■ TASK PROMPT: Rewrite the rows below, replacing each "pose" with "camera" and changing nothing else.

■ SUPPLIED MATERIAL:

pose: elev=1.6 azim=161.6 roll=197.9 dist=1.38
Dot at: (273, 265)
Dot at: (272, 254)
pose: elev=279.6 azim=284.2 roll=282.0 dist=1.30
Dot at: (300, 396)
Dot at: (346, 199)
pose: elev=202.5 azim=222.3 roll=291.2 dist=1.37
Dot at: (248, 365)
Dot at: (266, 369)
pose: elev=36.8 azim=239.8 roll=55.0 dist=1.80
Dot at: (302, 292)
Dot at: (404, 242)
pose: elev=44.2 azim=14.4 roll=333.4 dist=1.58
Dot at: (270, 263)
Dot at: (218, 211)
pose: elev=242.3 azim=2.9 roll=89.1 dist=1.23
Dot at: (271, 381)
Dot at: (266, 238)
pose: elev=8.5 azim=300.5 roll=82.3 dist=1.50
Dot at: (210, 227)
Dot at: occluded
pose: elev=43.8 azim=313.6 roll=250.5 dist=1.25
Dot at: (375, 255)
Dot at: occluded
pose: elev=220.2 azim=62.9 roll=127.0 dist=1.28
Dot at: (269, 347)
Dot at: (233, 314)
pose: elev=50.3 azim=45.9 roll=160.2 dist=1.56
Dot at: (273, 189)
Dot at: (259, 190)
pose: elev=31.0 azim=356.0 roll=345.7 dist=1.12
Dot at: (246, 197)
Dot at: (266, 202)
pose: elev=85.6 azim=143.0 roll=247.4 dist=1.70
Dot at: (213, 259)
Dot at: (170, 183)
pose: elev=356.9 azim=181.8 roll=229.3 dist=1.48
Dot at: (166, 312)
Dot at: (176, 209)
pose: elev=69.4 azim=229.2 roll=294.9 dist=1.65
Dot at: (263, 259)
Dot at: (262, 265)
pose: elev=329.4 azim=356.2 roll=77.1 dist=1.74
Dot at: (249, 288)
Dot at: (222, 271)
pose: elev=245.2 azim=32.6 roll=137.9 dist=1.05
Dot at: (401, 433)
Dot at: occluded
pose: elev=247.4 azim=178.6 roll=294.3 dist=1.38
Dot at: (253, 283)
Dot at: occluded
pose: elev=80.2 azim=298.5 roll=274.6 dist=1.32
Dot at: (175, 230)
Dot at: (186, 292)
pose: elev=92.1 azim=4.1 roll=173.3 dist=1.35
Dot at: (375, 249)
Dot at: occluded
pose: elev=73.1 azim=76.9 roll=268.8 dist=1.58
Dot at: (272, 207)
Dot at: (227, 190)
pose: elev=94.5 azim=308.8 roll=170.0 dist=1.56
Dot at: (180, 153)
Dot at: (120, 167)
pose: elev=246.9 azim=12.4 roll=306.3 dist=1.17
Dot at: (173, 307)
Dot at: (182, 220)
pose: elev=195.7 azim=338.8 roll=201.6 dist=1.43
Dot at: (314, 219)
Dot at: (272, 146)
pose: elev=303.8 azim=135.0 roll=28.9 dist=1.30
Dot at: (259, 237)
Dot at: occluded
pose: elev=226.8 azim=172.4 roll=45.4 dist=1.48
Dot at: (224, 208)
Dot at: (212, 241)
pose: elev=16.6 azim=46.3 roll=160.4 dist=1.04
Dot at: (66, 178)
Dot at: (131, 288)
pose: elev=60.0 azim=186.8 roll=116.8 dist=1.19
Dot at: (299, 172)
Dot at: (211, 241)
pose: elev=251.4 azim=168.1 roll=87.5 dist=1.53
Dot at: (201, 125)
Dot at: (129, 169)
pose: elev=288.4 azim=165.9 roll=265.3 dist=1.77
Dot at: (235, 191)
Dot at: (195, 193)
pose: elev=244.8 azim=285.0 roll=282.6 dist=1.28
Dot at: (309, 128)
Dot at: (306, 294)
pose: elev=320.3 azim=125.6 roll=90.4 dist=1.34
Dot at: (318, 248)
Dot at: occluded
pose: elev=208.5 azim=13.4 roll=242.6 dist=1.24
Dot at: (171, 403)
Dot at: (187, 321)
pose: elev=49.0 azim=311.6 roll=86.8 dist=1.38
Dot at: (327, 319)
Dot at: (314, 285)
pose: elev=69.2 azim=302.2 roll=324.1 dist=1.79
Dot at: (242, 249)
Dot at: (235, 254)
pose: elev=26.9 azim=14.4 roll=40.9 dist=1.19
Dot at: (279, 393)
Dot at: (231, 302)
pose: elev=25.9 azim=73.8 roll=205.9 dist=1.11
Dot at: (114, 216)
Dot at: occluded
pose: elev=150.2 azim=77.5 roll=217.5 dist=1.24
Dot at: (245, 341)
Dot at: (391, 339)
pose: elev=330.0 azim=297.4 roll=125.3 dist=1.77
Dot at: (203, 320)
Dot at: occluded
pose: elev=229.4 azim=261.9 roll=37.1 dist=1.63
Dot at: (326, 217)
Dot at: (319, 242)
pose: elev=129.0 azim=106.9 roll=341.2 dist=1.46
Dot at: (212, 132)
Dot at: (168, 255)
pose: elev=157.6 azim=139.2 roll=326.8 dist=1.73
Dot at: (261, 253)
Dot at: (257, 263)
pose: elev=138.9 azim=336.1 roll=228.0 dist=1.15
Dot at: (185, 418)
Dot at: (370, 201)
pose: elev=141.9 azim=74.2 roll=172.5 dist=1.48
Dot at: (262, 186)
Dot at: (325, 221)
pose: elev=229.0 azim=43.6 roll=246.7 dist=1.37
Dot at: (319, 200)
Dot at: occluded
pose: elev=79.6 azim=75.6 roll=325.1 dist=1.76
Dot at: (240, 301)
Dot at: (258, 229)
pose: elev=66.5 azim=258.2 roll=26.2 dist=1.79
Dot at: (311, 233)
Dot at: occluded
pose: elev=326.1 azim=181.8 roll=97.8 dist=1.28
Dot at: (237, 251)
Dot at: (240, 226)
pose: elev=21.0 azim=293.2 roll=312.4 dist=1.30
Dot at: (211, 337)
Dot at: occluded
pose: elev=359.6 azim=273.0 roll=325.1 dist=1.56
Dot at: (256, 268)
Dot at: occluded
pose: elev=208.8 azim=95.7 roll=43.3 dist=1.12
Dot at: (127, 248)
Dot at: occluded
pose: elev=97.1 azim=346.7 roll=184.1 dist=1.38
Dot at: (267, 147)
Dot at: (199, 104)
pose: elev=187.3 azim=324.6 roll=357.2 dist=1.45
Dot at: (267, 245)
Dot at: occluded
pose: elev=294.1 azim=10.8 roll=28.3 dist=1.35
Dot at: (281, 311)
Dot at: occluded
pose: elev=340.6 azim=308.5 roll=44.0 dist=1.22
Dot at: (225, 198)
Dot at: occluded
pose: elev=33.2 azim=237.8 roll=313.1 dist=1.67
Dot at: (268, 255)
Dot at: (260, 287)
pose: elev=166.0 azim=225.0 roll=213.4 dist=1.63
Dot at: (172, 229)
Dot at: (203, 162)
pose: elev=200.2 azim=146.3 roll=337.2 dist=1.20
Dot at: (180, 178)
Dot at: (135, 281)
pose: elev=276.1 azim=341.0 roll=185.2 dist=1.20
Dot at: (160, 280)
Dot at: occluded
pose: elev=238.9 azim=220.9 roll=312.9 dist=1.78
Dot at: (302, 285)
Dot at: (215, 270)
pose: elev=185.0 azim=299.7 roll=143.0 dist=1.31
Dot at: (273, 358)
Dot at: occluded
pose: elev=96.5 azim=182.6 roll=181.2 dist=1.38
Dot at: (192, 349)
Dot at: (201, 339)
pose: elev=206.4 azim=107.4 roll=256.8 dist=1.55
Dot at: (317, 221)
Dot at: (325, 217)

■ WRITTEN ANSWER:
camera: elev=1.6 azim=161.6 roll=197.9 dist=1.38
Dot at: (273, 265)
Dot at: (272, 254)
camera: elev=279.6 azim=284.2 roll=282.0 dist=1.30
Dot at: (300, 396)
Dot at: (346, 199)
camera: elev=202.5 azim=222.3 roll=291.2 dist=1.37
Dot at: (248, 365)
Dot at: (266, 369)
camera: elev=36.8 azim=239.8 roll=55.0 dist=1.80
Dot at: (302, 292)
Dot at: (404, 242)
camera: elev=44.2 azim=14.4 roll=333.4 dist=1.58
Dot at: (270, 263)
Dot at: (218, 211)
camera: elev=242.3 azim=2.9 roll=89.1 dist=1.23
Dot at: (271, 381)
Dot at: (266, 238)
camera: elev=8.5 azim=300.5 roll=82.3 dist=1.50
Dot at: (210, 227)
Dot at: occluded
camera: elev=43.8 azim=313.6 roll=250.5 dist=1.25
Dot at: (375, 255)
Dot at: occluded
camera: elev=220.2 azim=62.9 roll=127.0 dist=1.28
Dot at: (269, 347)
Dot at: (233, 314)
camera: elev=50.3 azim=45.9 roll=160.2 dist=1.56
Dot at: (273, 189)
Dot at: (259, 190)
camera: elev=31.0 azim=356.0 roll=345.7 dist=1.12
Dot at: (246, 197)
Dot at: (266, 202)
camera: elev=85.6 azim=143.0 roll=247.4 dist=1.70
Dot at: (213, 259)
Dot at: (170, 183)
camera: elev=356.9 azim=181.8 roll=229.3 dist=1.48
Dot at: (166, 312)
Dot at: (176, 209)
camera: elev=69.4 azim=229.2 roll=294.9 dist=1.65
Dot at: (263, 259)
Dot at: (262, 265)
camera: elev=329.4 azim=356.2 roll=77.1 dist=1.74
Dot at: (249, 288)
Dot at: (222, 271)
camera: elev=245.2 azim=32.6 roll=137.9 dist=1.05
Dot at: (401, 433)
Dot at: occluded
camera: elev=247.4 azim=178.6 roll=294.3 dist=1.38
Dot at: (253, 283)
Dot at: occluded
camera: elev=80.2 azim=298.5 roll=274.6 dist=1.32
Dot at: (175, 230)
Dot at: (186, 292)
camera: elev=92.1 azim=4.1 roll=173.3 dist=1.35
Dot at: (375, 249)
Dot at: occluded
camera: elev=73.1 azim=76.9 roll=268.8 dist=1.58
Dot at: (272, 207)
Dot at: (227, 190)
camera: elev=94.5 azim=308.8 roll=170.0 dist=1.56
Dot at: (180, 153)
Dot at: (120, 167)
camera: elev=246.9 azim=12.4 roll=306.3 dist=1.17
Dot at: (173, 307)
Dot at: (182, 220)
camera: elev=195.7 azim=338.8 roll=201.6 dist=1.43
Dot at: (314, 219)
Dot at: (272, 146)
camera: elev=303.8 azim=135.0 roll=28.9 dist=1.30
Dot at: (259, 237)
Dot at: occluded
camera: elev=226.8 azim=172.4 roll=45.4 dist=1.48
Dot at: (224, 208)
Dot at: (212, 241)
camera: elev=16.6 azim=46.3 roll=160.4 dist=1.04
Dot at: (66, 178)
Dot at: (131, 288)
camera: elev=60.0 azim=186.8 roll=116.8 dist=1.19
Dot at: (299, 172)
Dot at: (211, 241)
camera: elev=251.4 azim=168.1 roll=87.5 dist=1.53
Dot at: (201, 125)
Dot at: (129, 169)
camera: elev=288.4 azim=165.9 roll=265.3 dist=1.77
Dot at: (235, 191)
Dot at: (195, 193)
camera: elev=244.8 azim=285.0 roll=282.6 dist=1.28
Dot at: (309, 128)
Dot at: (306, 294)
camera: elev=320.3 azim=125.6 roll=90.4 dist=1.34
Dot at: (318, 248)
Dot at: occluded
camera: elev=208.5 azim=13.4 roll=242.6 dist=1.24
Dot at: (171, 403)
Dot at: (187, 321)
camera: elev=49.0 azim=311.6 roll=86.8 dist=1.38
Dot at: (327, 319)
Dot at: (314, 285)
camera: elev=69.2 azim=302.2 roll=324.1 dist=1.79
Dot at: (242, 249)
Dot at: (235, 254)
camera: elev=26.9 azim=14.4 roll=40.9 dist=1.19
Dot at: (279, 393)
Dot at: (231, 302)
camera: elev=25.9 azim=73.8 roll=205.9 dist=1.11
Dot at: (114, 216)
Dot at: occluded
camera: elev=150.2 azim=77.5 roll=217.5 dist=1.24
Dot at: (245, 341)
Dot at: (391, 339)
camera: elev=330.0 azim=297.4 roll=125.3 dist=1.77
Dot at: (203, 320)
Dot at: occluded
camera: elev=229.4 azim=261.9 roll=37.1 dist=1.63
Dot at: (326, 217)
Dot at: (319, 242)
camera: elev=129.0 azim=106.9 roll=341.2 dist=1.46
Dot at: (212, 132)
Dot at: (168, 255)
camera: elev=157.6 azim=139.2 roll=326.8 dist=1.73
Dot at: (261, 253)
Dot at: (257, 263)
camera: elev=138.9 azim=336.1 roll=228.0 dist=1.15
Dot at: (185, 418)
Dot at: (370, 201)
camera: elev=141.9 azim=74.2 roll=172.5 dist=1.48
Dot at: (262, 186)
Dot at: (325, 221)
camera: elev=229.0 azim=43.6 roll=246.7 dist=1.37
Dot at: (319, 200)
Dot at: occluded
camera: elev=79.6 azim=75.6 roll=325.1 dist=1.76
Dot at: (240, 301)
Dot at: (258, 229)
camera: elev=66.5 azim=258.2 roll=26.2 dist=1.79
Dot at: (311, 233)
Dot at: occluded
camera: elev=326.1 azim=181.8 roll=97.8 dist=1.28
Dot at: (237, 251)
Dot at: (240, 226)
camera: elev=21.0 azim=293.2 roll=312.4 dist=1.30
Dot at: (211, 337)
Dot at: occluded
camera: elev=359.6 azim=273.0 roll=325.1 dist=1.56
Dot at: (256, 268)
Dot at: occluded
camera: elev=208.8 azim=95.7 roll=43.3 dist=1.12
Dot at: (127, 248)
Dot at: occluded
camera: elev=97.1 azim=346.7 roll=184.1 dist=1.38
Dot at: (267, 147)
Dot at: (199, 104)
camera: elev=187.3 azim=324.6 roll=357.2 dist=1.45
Dot at: (267, 245)
Dot at: occluded
camera: elev=294.1 azim=10.8 roll=28.3 dist=1.35
Dot at: (281, 311)
Dot at: occluded
camera: elev=340.6 azim=308.5 roll=44.0 dist=1.22
Dot at: (225, 198)
Dot at: occluded
camera: elev=33.2 azim=237.8 roll=313.1 dist=1.67
Dot at: (268, 255)
Dot at: (260, 287)
camera: elev=166.0 azim=225.0 roll=213.4 dist=1.63
Dot at: (172, 229)
Dot at: (203, 162)
camera: elev=200.2 azim=146.3 roll=337.2 dist=1.20
Dot at: (180, 178)
Dot at: (135, 281)
camera: elev=276.1 azim=341.0 roll=185.2 dist=1.20
Dot at: (160, 280)
Dot at: occluded
camera: elev=238.9 azim=220.9 roll=312.9 dist=1.78
Dot at: (302, 285)
Dot at: (215, 270)
camera: elev=185.0 azim=299.7 roll=143.0 dist=1.31
Dot at: (273, 358)
Dot at: occluded
camera: elev=96.5 azim=182.6 roll=181.2 dist=1.38
Dot at: (192, 349)
Dot at: (201, 339)
camera: elev=206.4 azim=107.4 roll=256.8 dist=1.55
Dot at: (317, 221)
Dot at: (325, 217)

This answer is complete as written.